Suard managed to stay above the fray as the prosecutors pursued the France Telecom case. But in July, 1994, a new investigation was opened--against Suard himself. Sources alleged that Suard had used $750,000 in company funds to refurbish his homes. He says the funds paid for a security system the company wanted him to install.
No matter. The prosecutors have widened their inquiry to include another swampy area of French national life: the money flows between national politicians and Big Business, which needs friends in government to win contracts and favorable regulatory treatment. In Alcatel's case, prosecutors are questioning the company about a trail of payments that flowed from Alcatel affiliates to offshore bank accounts and back to the Gaullists. One ex-Cabinet minister targeted in this inquiry is Gerard Longuet, who supervised telecommunications. He denies any wrongdoing.
Suard's role in these probes is a mystery. It's unclear whether he actively directed the alleged illegal use of company funds. Perhaps underlings committed the supposed transgressions. Or perhaps Suard saw nothing wrong with any of these supposed activities, which fit into a widespread pattern of corporate and government practice.
Some members of the Establishment are rallying to Suard's defense. In a page one editorial, the conservative daily Le Figaro worried that publicity-hungry judges were destabilizing a key French company. Balladur has expressed support for his embattled friend--although he has done nothing to stop the investigations. At least one board member says the judge's handling of Suard is "totally wrong." He also says "there's a lot more support for Pierre than anyone thinks." Oddly enough, the French corporate community has remained silent.
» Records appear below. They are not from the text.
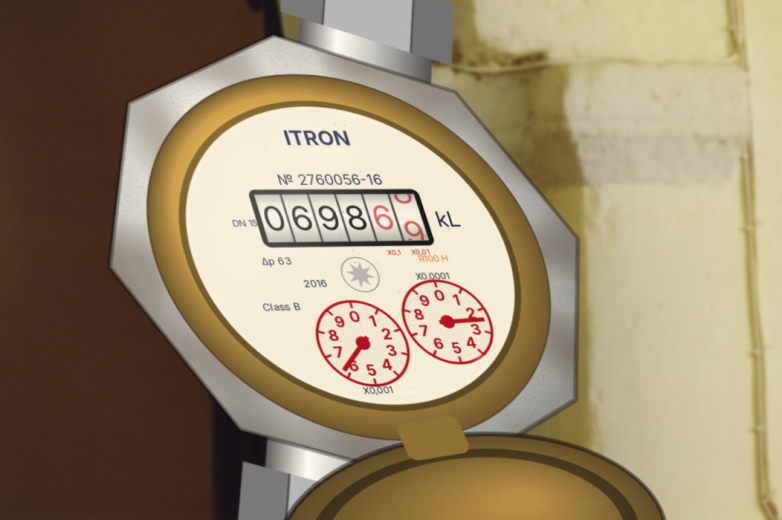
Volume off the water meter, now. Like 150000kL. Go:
698.6862kL
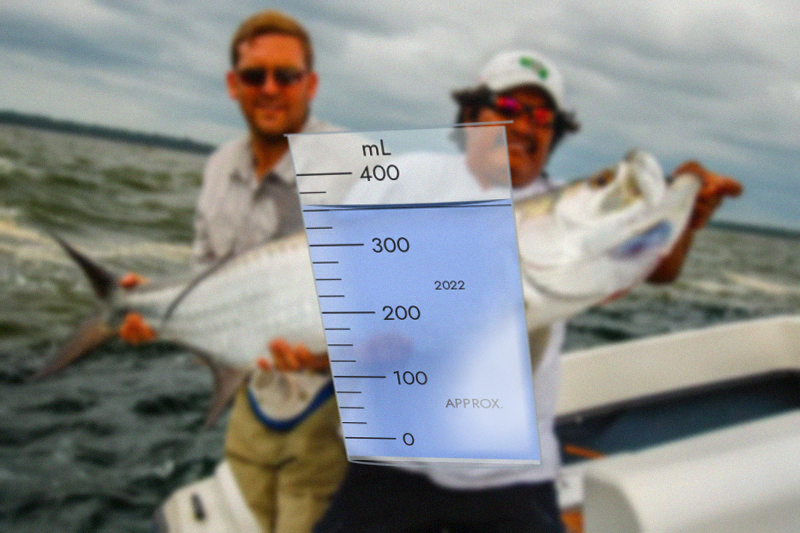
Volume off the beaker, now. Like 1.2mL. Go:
350mL
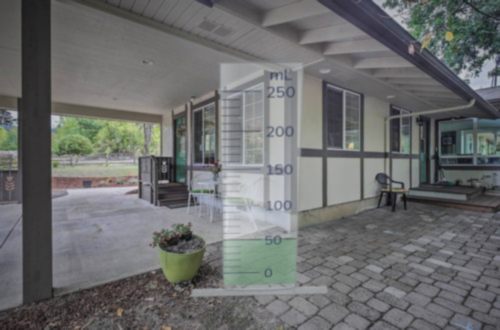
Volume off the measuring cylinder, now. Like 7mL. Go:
50mL
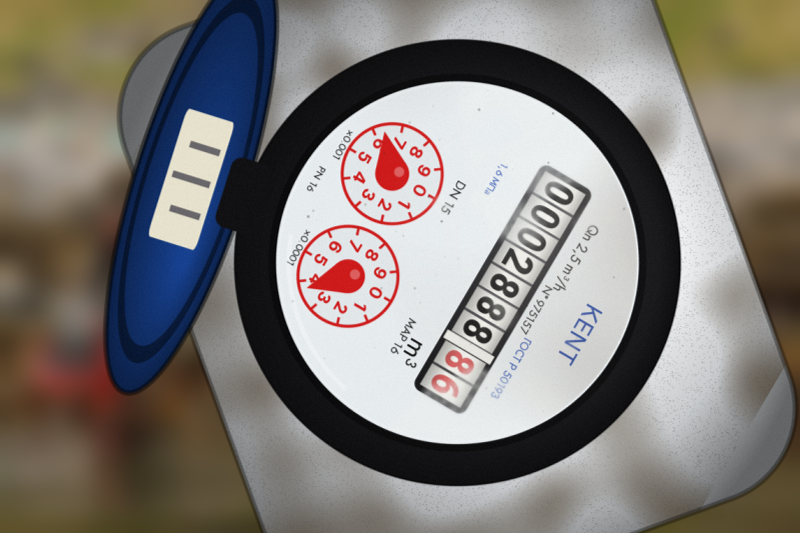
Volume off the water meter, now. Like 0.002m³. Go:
2888.8663m³
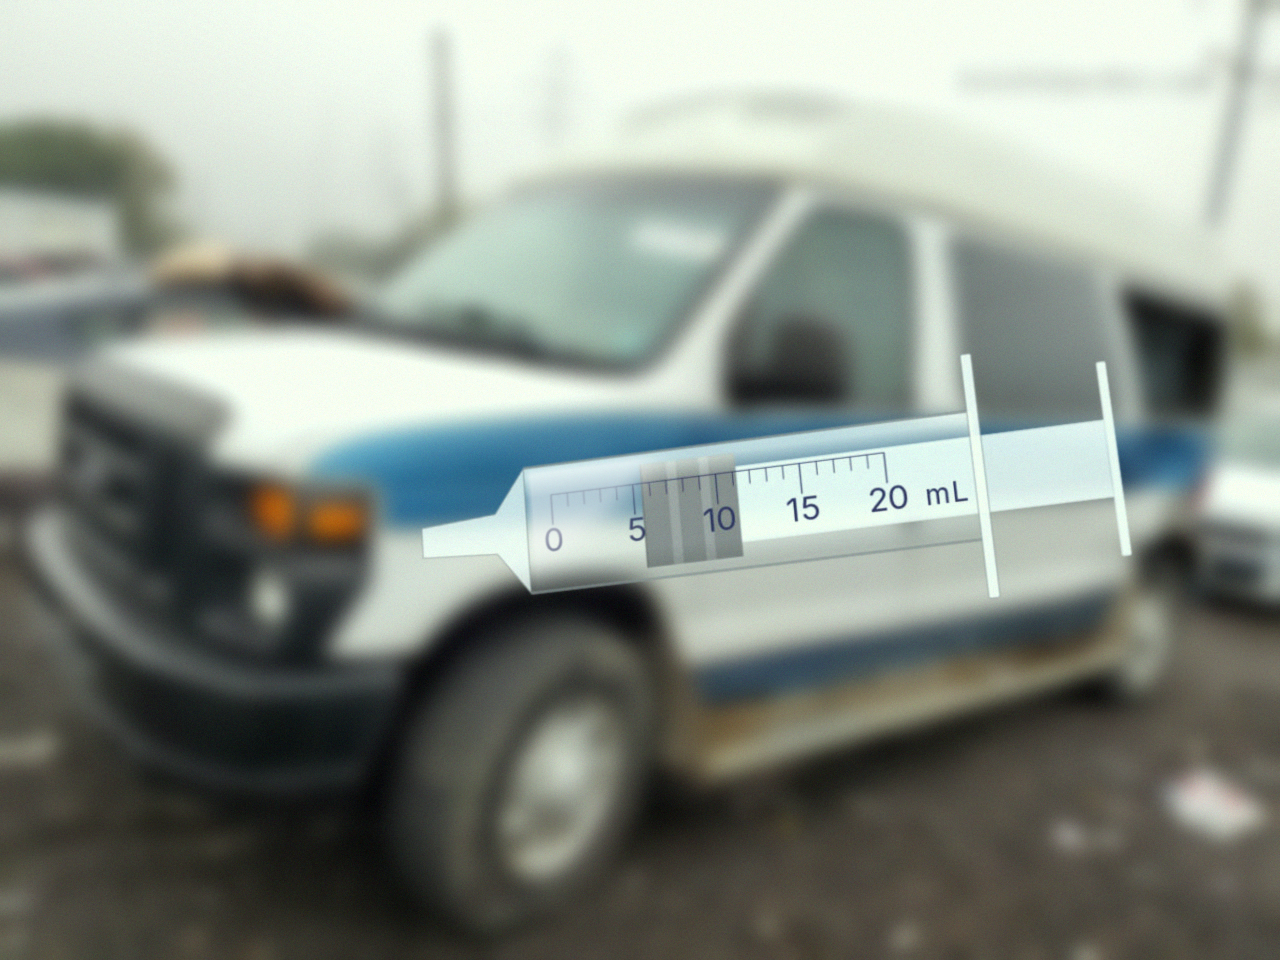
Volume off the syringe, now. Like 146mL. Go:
5.5mL
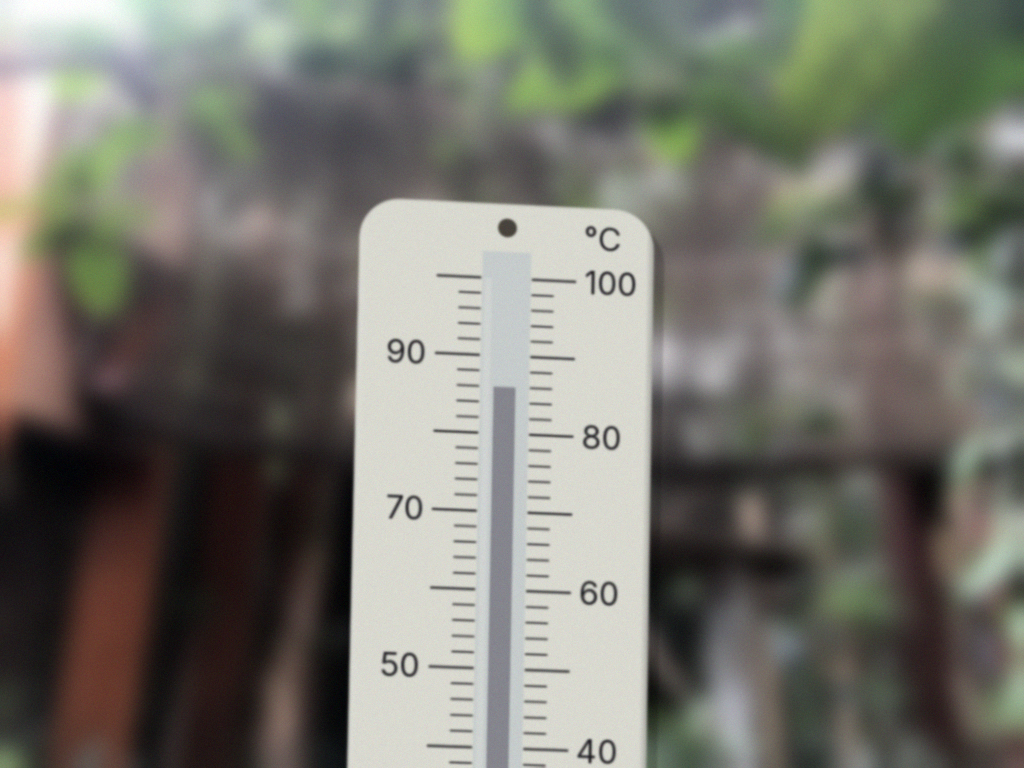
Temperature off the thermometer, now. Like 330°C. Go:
86°C
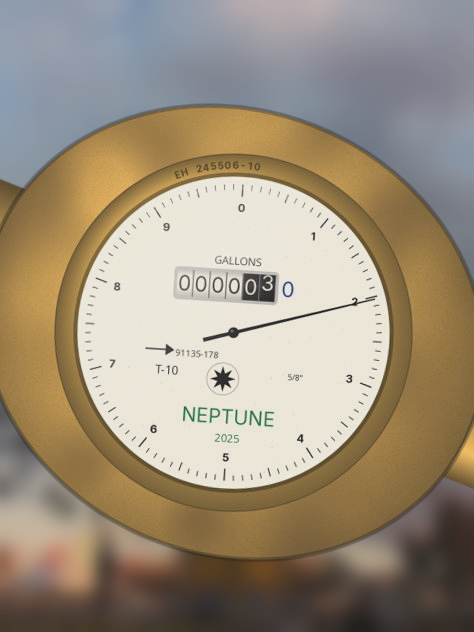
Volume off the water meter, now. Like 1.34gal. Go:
32.0gal
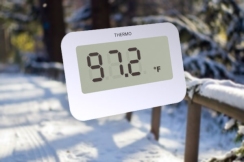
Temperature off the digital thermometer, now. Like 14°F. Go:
97.2°F
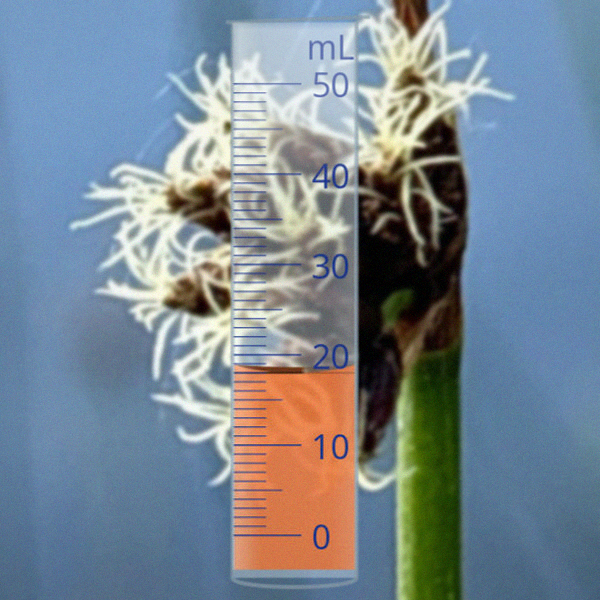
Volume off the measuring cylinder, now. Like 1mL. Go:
18mL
SURREAL APPEARANCE. Suard seems dazed by his ordeal. Although he inspires fierce loyalty in his aides, he is known to bridle at criticism. He even put a detective on an ex-manager who is a principal witness in the overbilling cases. Suard says the manager was suspected of helping a "northern competitior"--which observers think is Ericsson--in a destabilization campaign against Alcatel.
In the latest act, Suard made a surreal appearance on French television news on Mar. 15. In a major sign that France's elite is losing its sacrosanct status, journalists peppered Suard with questions. Defiant as ever, he blamed the scandals on this sinister destabilization campaign. He threatened to transfer the company to Brussels.
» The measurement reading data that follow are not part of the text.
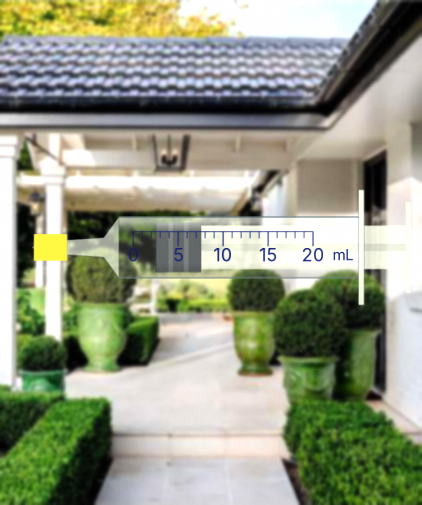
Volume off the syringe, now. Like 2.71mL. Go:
2.5mL
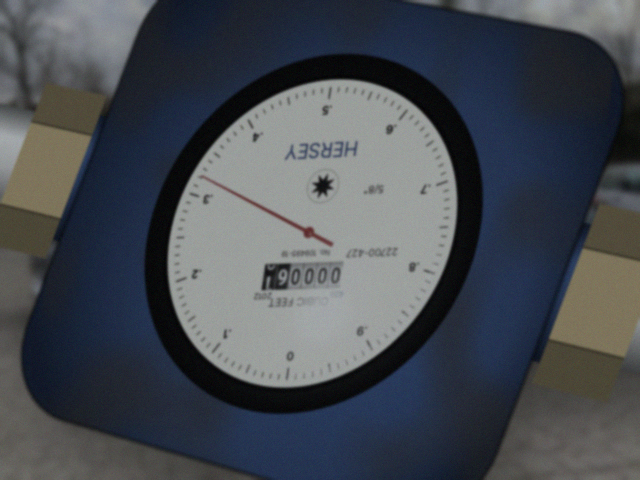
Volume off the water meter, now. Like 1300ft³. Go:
61.32ft³
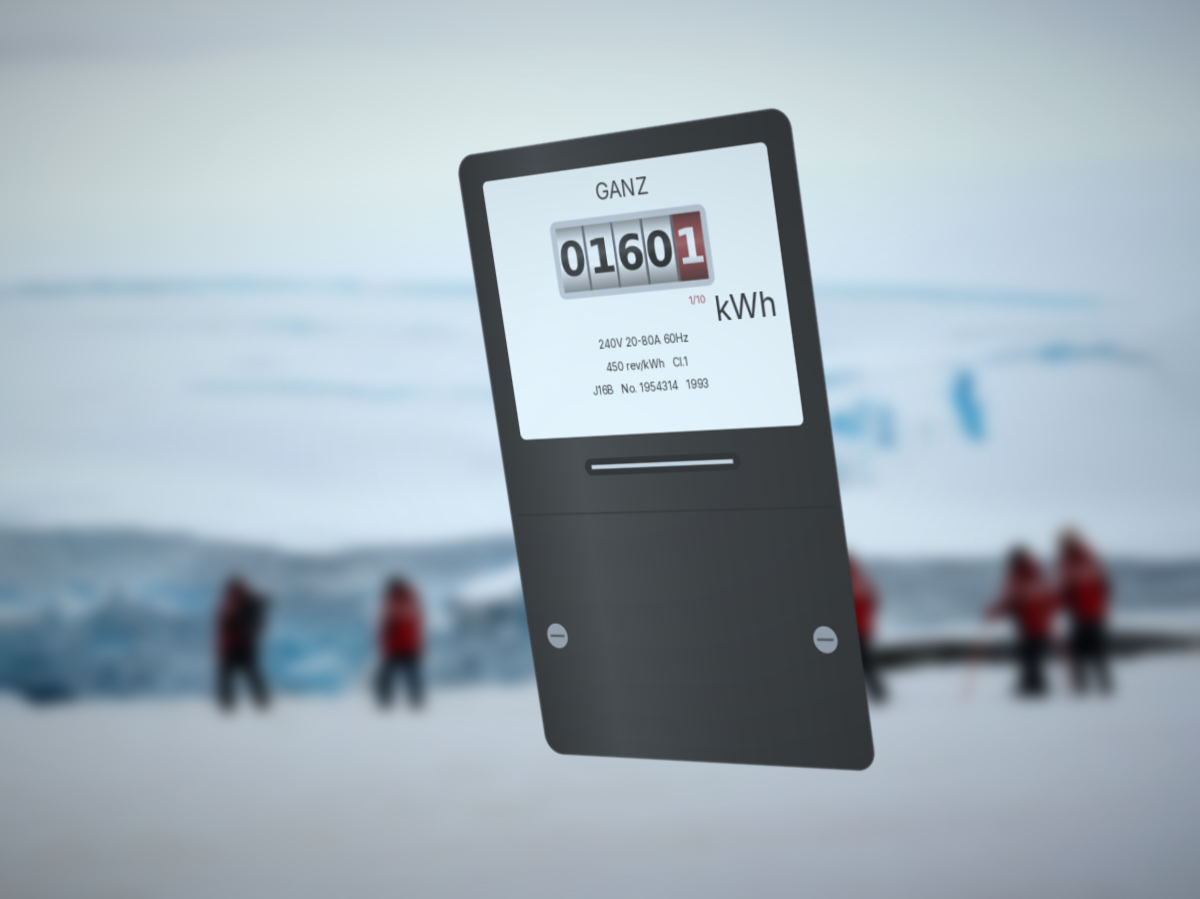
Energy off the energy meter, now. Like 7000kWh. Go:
160.1kWh
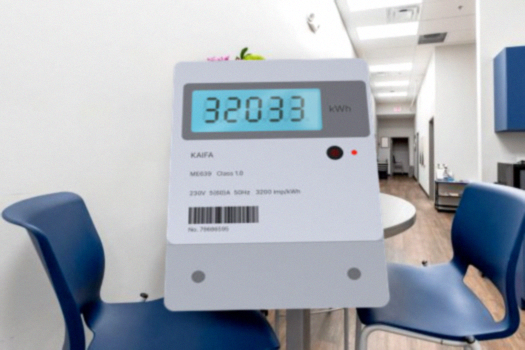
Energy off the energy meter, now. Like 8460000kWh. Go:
32033kWh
The denouement of this drama has yet to come. But observers already think L'affaire Alcatel is marking a decisive turn in how the French view the power plays of the national elite. "What you are seeing for the first time is the realization that government must divorce itself from playing a major role in economic development," says Nigel Deighton, European research director for Gartner Group, a technology analysis firm. Perhaps if Pierre Suard had sensed a need for this separation sooner, he would be enjoying an honorable end to a long and distinguished career.
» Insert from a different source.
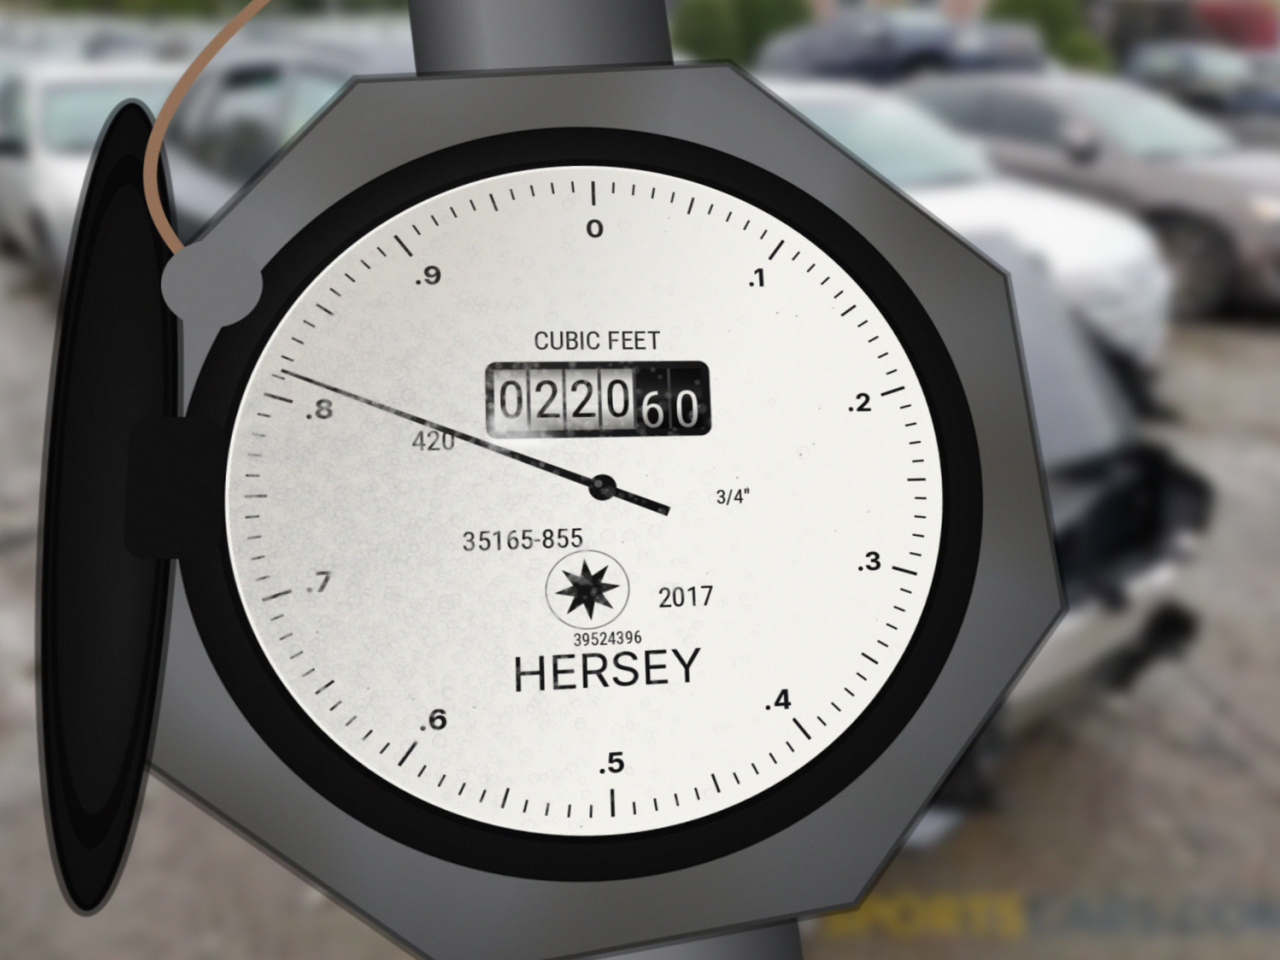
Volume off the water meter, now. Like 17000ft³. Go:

Rise and Fall of a French Insider
1954 Pierre Suard's first step to joining the elite. Graduation from Ecole Polytechnique.
1960-73 Building the resume. Stints at Ministry of Public Works, Paris airport authority, Ministry of Finance, and engineering firm.
1973-85 Career takeoff. Joins Compagnie Generale d'Electricite, later renamed Alcatel. Turnaround expertise lands him No. 2 Job.
1986-93 Suard's golden era. As chief of privatized Alcatel, embarks on worldwide expansion.
1993 The first sign of trouble. Accusations that Alcatel overbilled France Telecom rock the company.
1994 The crisis. Suard placed under investigation for spending involving his residences, and judges pursue reports of illegal campaign financing.
1995 The fall. Suard barred from acting as CEO while investigations continue.